As Ben Fine has pointed out, there are well-established results from the philosophy of mathematics and science that suggest deep problems for those who insist on methodological individualism as the only way to understand social structures. Trying to conceptualise a phenomenon such as money on the basis of aggregation over self-interested individuals is a dead end. But economists are not interested in philosophy or methodology. They no longer even enter into debates on the subject – instead, the laziest dismissals suffice.
But where does methodological individualism stop? What about language, for example? Can this be explained as a way for self-interested individuals to overcome transaction costs?

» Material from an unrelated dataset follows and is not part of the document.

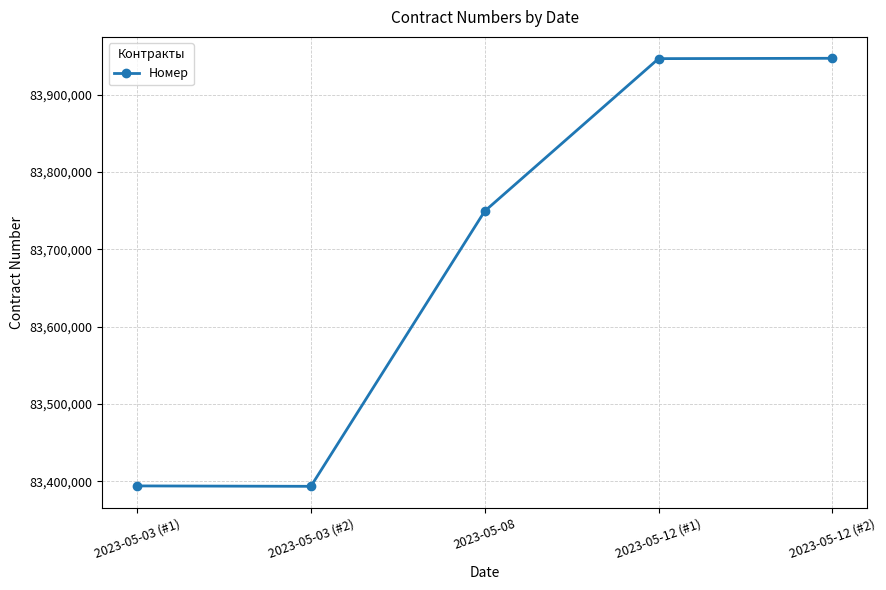

What is the change in value from 2023-05-03 (#2) to 2023-05-12 (#1)?

+553243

The result of this myopia, Fine argues, is that economists ‘work with notions of mathematics and science that have been rejected by mathematicians and scientists themselves for a hundred years and more.’
This brings us back to ‘mathiness’. DeLong characterises this as ‘restricting your microfoundations in advance to guarantee a particular political result and hiding what you are doing in a blizzard of irrelevant and ungrounded algebra.’ What is very rarely discussed, however, is the insistence that microfounded models are the only acceptable form of economic theory. But the New Classical revolution in economics, which ushered in the era of microfounded macroeconomics was itself a political project. As its leading light, Nobel-prize winner Robert Lucas, put it, ‘If these developments succeed, the term “macroeconomic” will simply disappear from use and the modifier “micro” will become superfluous.’ The statement is not greatly different in intent and meaning from Thatcher’s famous claim that ‘there is no such thing as society’. Lucas never tried particularly hard to hide his political leanings: in 2004 he declared, ‘Of the tendencies that are harmful to sound economics, the most seductive, and in my opinion the most poisonous, is to focus on questions of distribution.’ (He also declared, five years before the crisis of 2008, that the ‘central problem of depression-prevention has been solved, for all practical purposes, and has in fact been solved for many decades.’)

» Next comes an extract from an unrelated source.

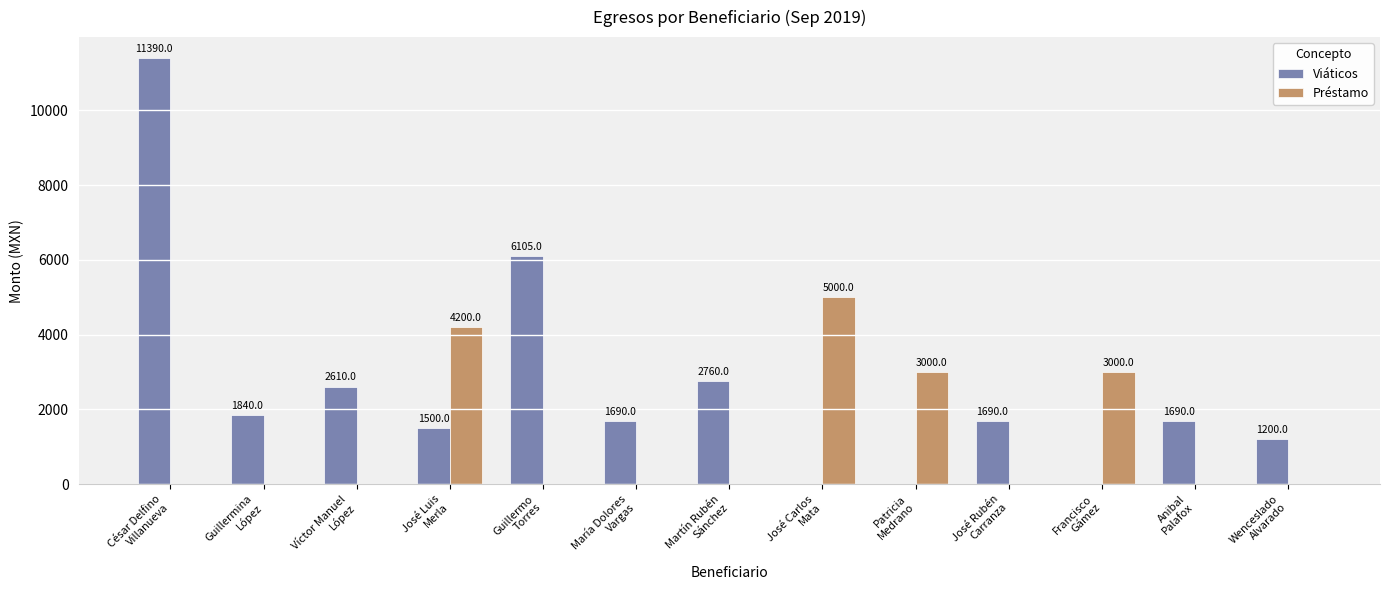

Is it true that Préstamo equals 5000 at José Carlos
Mata?

True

As a result of Lucas’ revolution, the academic economics profession purged those who dared to argue that some economic phenomena cannot be explained by competition between selfish individuals. Abstract microfounded theory replaced empirically-based macroeconomic models, despite generating results which are of little relevance for real-world policy-making. As Simon Wren-Lewis puts it, ‘students are taught that [non-microfounded] methods of analysing the economy are fatally flawed, and that simulating DSGE models is the only proper way of doing policy analysis. This is simply wrong.’
I leave the reader to decide where the line between science and politics should be drawn.